「塔子、待たせたでおじゃる。……もう本日の執務は終了したので、すぐに帰れるでおじゃるよー」


 いそいそと近づいてきたマロさんが、ニコニコ笑顔で塔子さんのお腹に優しく話しかけた。


 妻のお腹が日々大きくなっていく様子を見守るマロさんは、本当に幸せそう。


 周囲から受けてる理不尽な仕打ちの苦労なんて、みじんも感じさせない。


 実際のところは、けっこう大変なんだろうな。いくら塔子さんの援護射撃があるとしても、直接の矢面に立たされてるのはマロさんなんだしさ。


 でも彼はそんなグチも不満も一切口に出さず、身重の奥さんをいつも気遣っている。


 マロさんと塔子さんが笑顔でお腹の赤ちゃんに話しかけてるのを見ると、心がほっこりしてくるんだ。


 安心するんだよね。


『幸せ』ってやつは、こうしてちゃーんと存在してるんだなぁって。


「典雅様、凍雨さんとセバスチャンはまだですの?」


 ふたりの様子を優しい表情で眺めていたお岩さんが、自分のフィアンセと執事の様子を尋ねた。
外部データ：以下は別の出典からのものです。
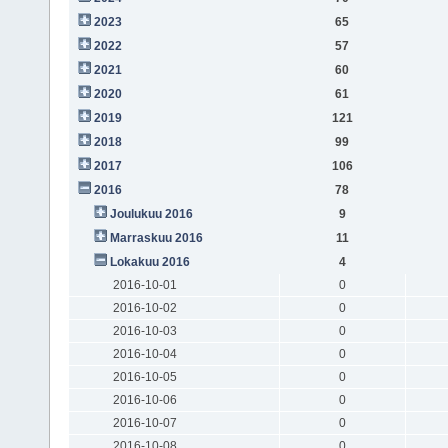
2023
65
2022
57
2021
60
2020
61
2019
121
2018
99
2017
106
2016
78
Joulukuu 2016
9
Marraskuu 2016
11
Lokakuu 2016
4
2016-10-01
0
2016-10-02
0
2016-10-03
0
2016-10-04
0
2016-10-05
0
2016-10-06
0
2016-10-07
0
2016-10-08
0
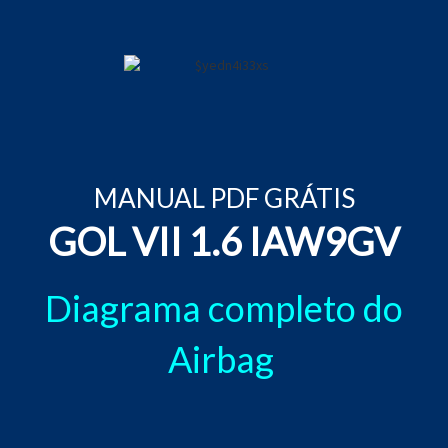
MANUAL PDF GRÁTIS
GOL VII 1.6 IAW9GV
Diagrama completo do
Airbag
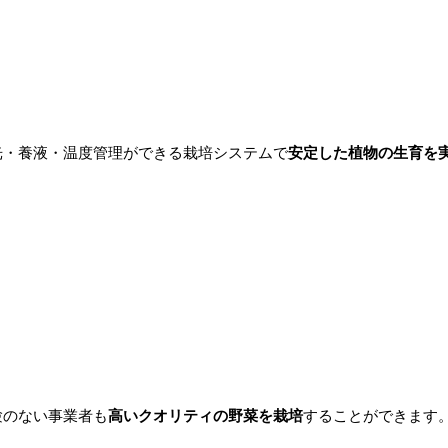
光・養液・温度管理ができる栽培システムで
安定した植物の生育を
験のない事業者も
高いクオリティの野菜を栽培
することができます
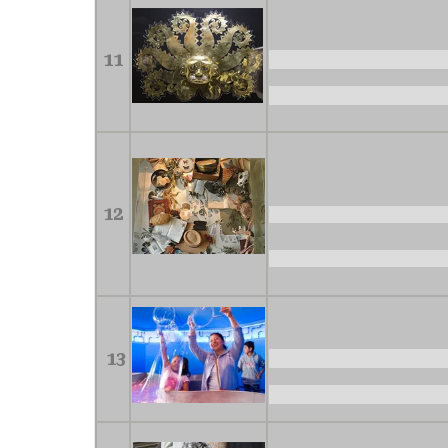
11
12
13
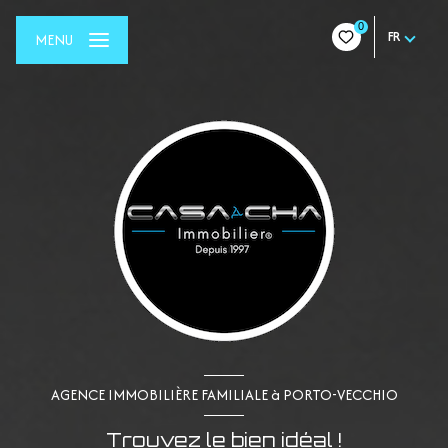
0
FR
MENU
AGENCE IMMOBILIÈRE FAMILIALE à PORTO-VECCHIO
Trouvez le bien idéal !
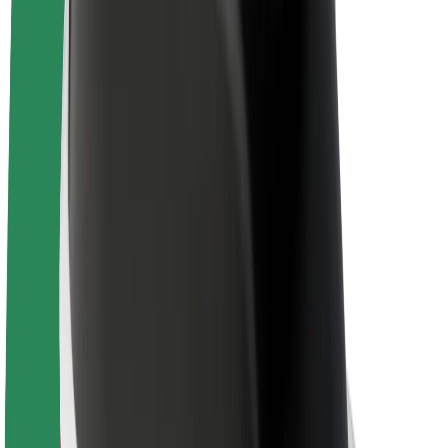
E-Bikes
Bolt Plus
Erziele Umsatz mit Bolt
Fahrer:innen
Umsatz brutto für Fahrer:innen
Kuriere
Umsatz brutto für Kuriere
Bolt Food Händler:innen
Flotten
Franchise
Unternehmen
Karriere
Über Bolt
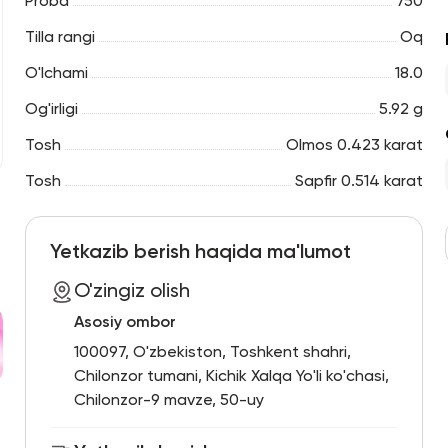
Proba
750
Tilla rangi
Oq
O'lchami
18.0
Og'irligi
5.92 g
Tosh
Olmos 0.423 karat
Tosh
Sapfir 0.514 karat
Yetkazib berish haqida ma'lumot
O'zingiz olish
Asosiy ombor
100097, O'zbekiston, Toshkent shahri,
Chilonzor tumani, Kichik Xalqa Yo'li ko'chasi,
Chilonzor-9 mavze, 50-uy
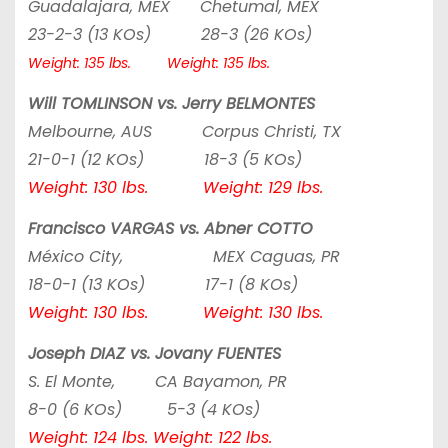
Guadalajara, MEX Chetumal, MEX
23-2-3 (13 KOs) 28-3 (26 KOs)
Weight: 135 lbs. Weight: 135 lbs.
Will TOMLINSON vs. Jerry BELMONTES
Melbourne, AUS Corpus Christi, TX
21-0-1 (12 KOs) 18-3 (5 KOs)
Weight: 130 lbs. Weight: 129 lbs.
Francisco VARGAS vs. Abner COTTO
México City, MEX Caguas, PR
18-0-1 (13 KOs) 17-1 (8 KOs)
Weight: 130 lbs. Weight: 130 lbs.
Joseph DIAZ vs. Jovany FUENTES
S. El Monte, CA Bayamon, PR
8-0 (6 KOs) 5-3 (4 KOs)
Weight: 124 lbs. Weight: 122 lbs.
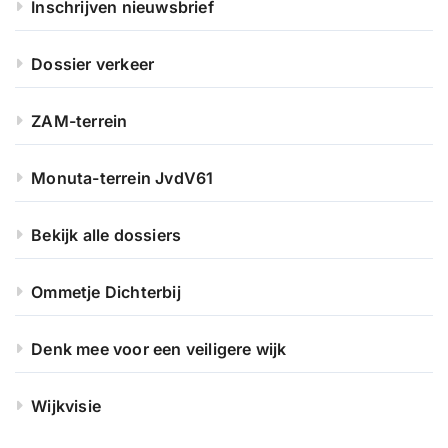
Inschrijven nieuwsbrief
Dossier verkeer
ZAM-terrein
Monuta-terrein JvdV61
Bekijk alle dossiers
Ommetje Dichterbij
Denk mee voor een veiligere wijk
Wijkvisie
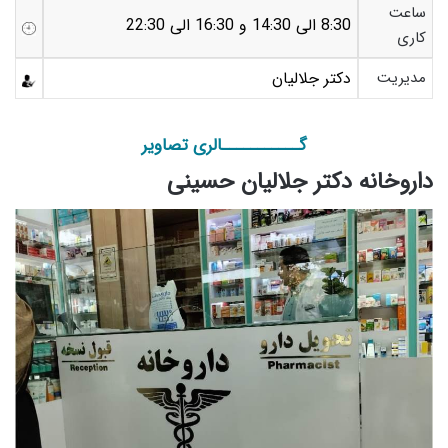
ساعت
8:30 الی 14:30 و 16:30 الی 22:30
کاری
مدیریت
دکتر جلالیان
گـــــــــــالری تصاویر
داروخانه دکتر جلالیان حسینی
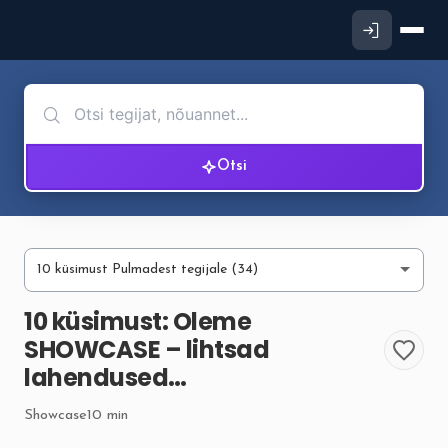
Otsi
10 küsimust: Oleme
SHOWCASE – lihtsad
lahendused…
Showcase
10 min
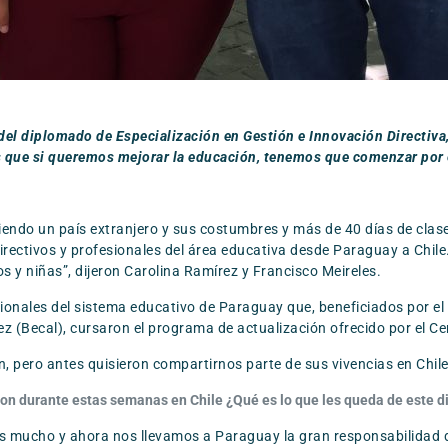
el diplomado de Especialización en Gestión e Innovación Directiva,
que si queremos mejorar la educación, tenemos que comenzar por el 
endo un país extranjero y sus costumbres y más de 40 días de clases
irectivos y profesionales del área educativa desde Paraguay a Chil
s y niñas”, dijeron Carolina Ramírez y Francisco Meireles.
ionales del sistema educativo de Paraguay que, beneficiados por e
z (Becal), cursaron el programa de actualización ofrecido por el C
, pero antes quisieron compartirnos parte de sus vivencias en Chile
eron durante estas semanas en Chile ¿Qué es lo que les queda de este
s mucho y ahora nos llevamos a Paraguay la gran responsabilidad 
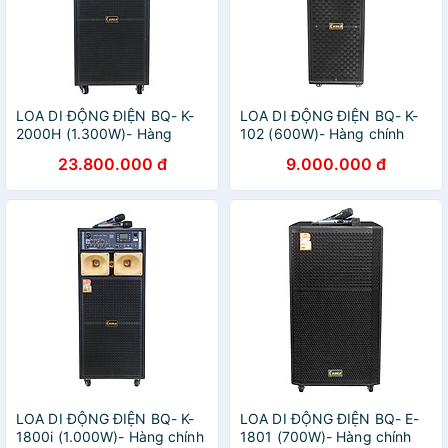
LOA DI ĐỘNG ĐIỆN BQ- K-
LOA DI ĐỘNG ĐIỆN BQ- K-
2000H (1.300W)- Hàng
102 (600W)- Hàng chính
chính hãng
hãng
23.800.000 đ
9.000.000 đ
LOA DI ĐỘNG ĐIỆN BQ- K-
LOA DI ĐỘNG ĐIỆN BQ- E-
1800i (1.000W)- Hàng chính
1801 (700W)- Hàng chính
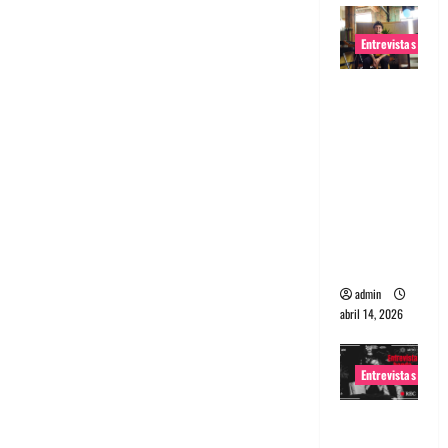
Entrevistas
Entrevista
Rudy De
Anda:
Conquista
ndo el
mundo,
una tocata
a la vez
admin
abril 14, 2026
Entrevistas
Entrevista
a banda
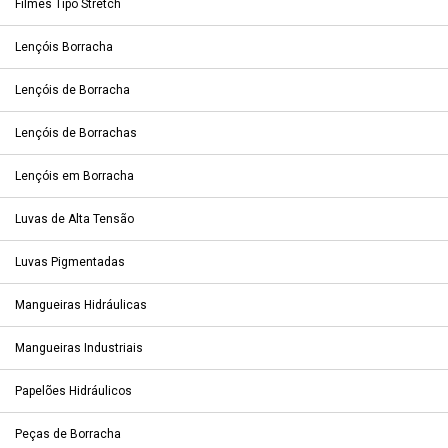
Filmes Tipo Stretch
Lençóis Borracha
Lençóis de Borracha
Lençóis de Borrachas
Lençóis em Borracha
Luvas de Alta Tensão
Luvas Pigmentadas
Mangueiras Hidráulicas
Mangueiras Industriais
Papelões Hidráulicos
Peças de Borracha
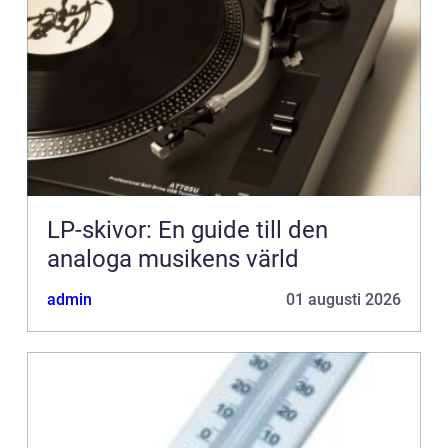
LP-skivor: En guide till den
analoga musikens värld
admin
01 augusti 2026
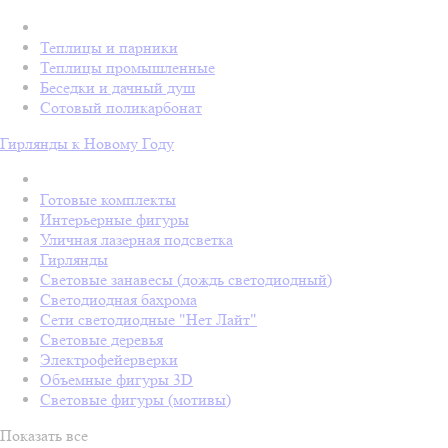
Теплицы и парники
Теплицы промышленные
Беседки и дачный душ
Сотовый поликарбонат
Гирлянды к Новому Году
Готовые комплекты
Интерьерные фигуры
Уличная лазерная подсветка
Гирлянды
Световые занавесы (дождь светодиодный)
Светодиодная бахрома
Сети светодиодные "Нет Лайт"
Световые деревья
Электрофейерверки
Объемные фигуры 3D
Световые фигуры (мотивы)
Показать все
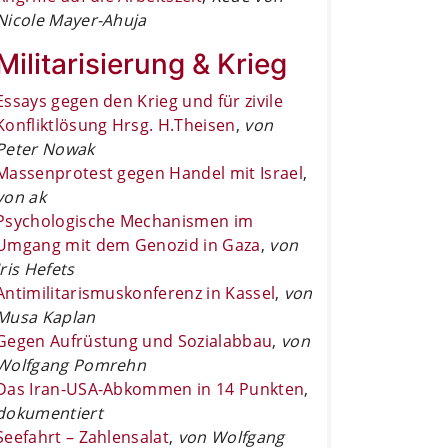
Nicole Mayer-Ahuja
Militarisierung & Krieg
Essays gegen den Krieg und für zivile
Konfliktlösung Hrsg. H.Theisen
,
von
Peter Nowak
Massenprotest gegen Handel mit Israel
,
von ak
Psychologische Mechanismen im
Umgang mit dem Genozid in Gaza
,
von
Iris Hefets
Antimilitarismuskonferenz in Kassel
,
von
Musa Kaplan
Gegen Aufrüstung und Sozialabbau
,
von
Wolfgang Pomrehn
Das Iran-USA-Abkommen in 14 Punkten
,
dokumentiert
Seefahrt – Zahlensalat
,
von Wolfgang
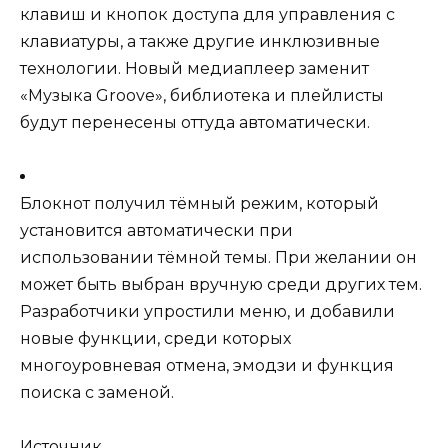
клавиш и кнопок доступа для управления с
клавиатуры, а также другие инклюзивные
технологии. Новый медиаплеер заменит
«Музыка Groove», библиотека и плейлисты
будут перенесены оттуда автоматически.
Блокнот получил тёмный режим, который
установится автоматически при
использовании тёмной темы. При желании он
может быть выбран вручную среди других тем.
Разработчики упростили меню, и добавили
новые функции, среди которых
многоуровневая отмена, эмодзи и функция
поиска с заменой.
Источник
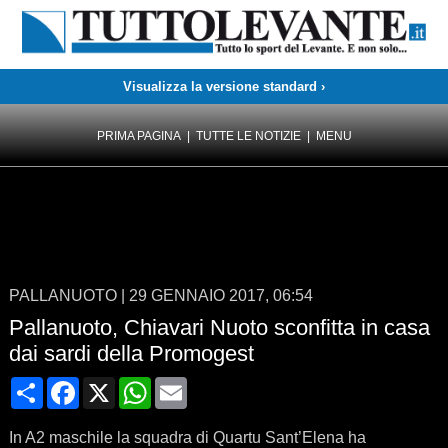
Visualizza la versione standard ›
PRIMA PAGINA
|
TUTTE LE NOTIZIE
|
MENU
PALLANUOTO
|
29 GENNAIO 2017, 06:54
Pallanuoto, Chiavari Nuoto sconfitta in casa
dai sardi della Promogest
Condividi
Facebook
X
WhatsApp
Email
In A2 maschile la squadra di Quartu Sant’Elena ha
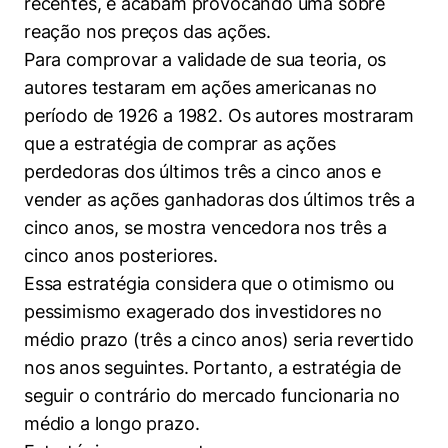
recentes, e acabam provocando uma sobre
reação nos preços das ações.
Para comprovar a validade de sua teoria, os
autores testaram em ações americanas no
período de 1926 a 1982. Os autores mostraram
que a estratégia de comprar as ações
perdedoras dos últimos três a cinco anos e
vender as ações ganhadoras dos últimos três a
cinco anos, se mostra vencedora nos três a
cinco anos posteriores.
Essa estratégia considera que o otimismo ou
pessimismo exagerado dos investidores no
médio prazo (três a cinco anos) seria revertido
nos anos seguintes. Portanto, a estratégia de
seguir o contrário do mercado funcionaria no
médio a longo prazo.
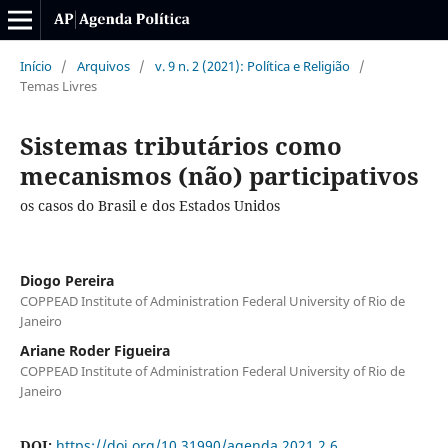
Início
/
Arquivos
/
v. 9 n. 2 (2021): Política e Religião
/
Temas Livres
Sistemas tributários como
mecanismos (não) participativos
os casos do Brasil e dos Estados Unidos
Diogo Pereira
COPPEAD Institute of Administration Federal University of Rio de
Janeiro
Ariane Roder Figueira
COPPEAD Institute of Administration Federal University of Rio de
Janeiro
DOI:
https://doi.org/10.31990/agenda.2021.2.6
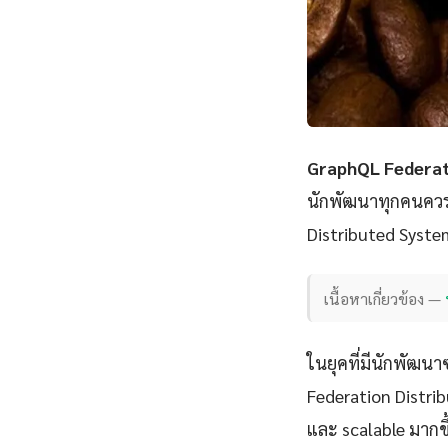
GraphQL Federat
นักพัฒนาทุกคนควรเ
Distributed Syste
เนื้อหาเกี่ยวข้อง —
ในยุคที่มีนักพัฒนา
Federation Distrib
และ scalable มากขึ้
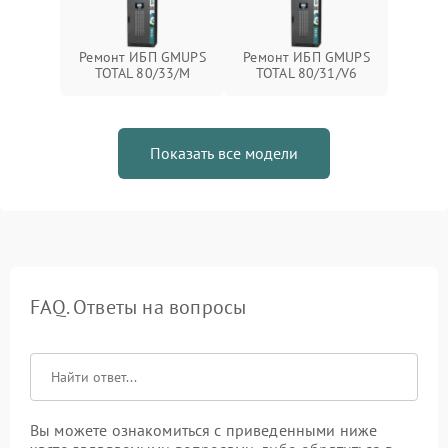
Ремонт ИБП GMUPS
Ремонт ИБП GMUPS
TOTAL 80/33/M
TOTAL 80/31/V6
Показать все модели
FAQ. Ответы на вопросы
Вы можете ознакомиться с приведенными ниже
「永久様がお籠りになって以来、ふたりの仕事に支障はでていませんかしら?」


 ……そう。実は門川君は今、『お籠り』している状態。


 さっき言った『メンドくさい状態』ってのは、このことなの。


 彼はこの数日間、道場の中に閉じこもってしまって、全然出てこないのだ。


 いや、別に気に食わないことがあって、拗ねて引き籠ってるってワケじゃなくて。


 門川君は今、『アレ』をやってる最中なんだよ。


 なんて言ったっけ? えーっと……。


「め、迷走中?」


「……アマンダ、迷走じゃなくて、『瞑想』ですわ」


 あー、そうそう。そうだった。めいそう瞑想!


 今回の事件で神の一族と現世が隔絶されてしまったことに、彼は大きな責任を感じたらしい。


 自分の力不足を猛反省して、こんなことを言い出したんだ。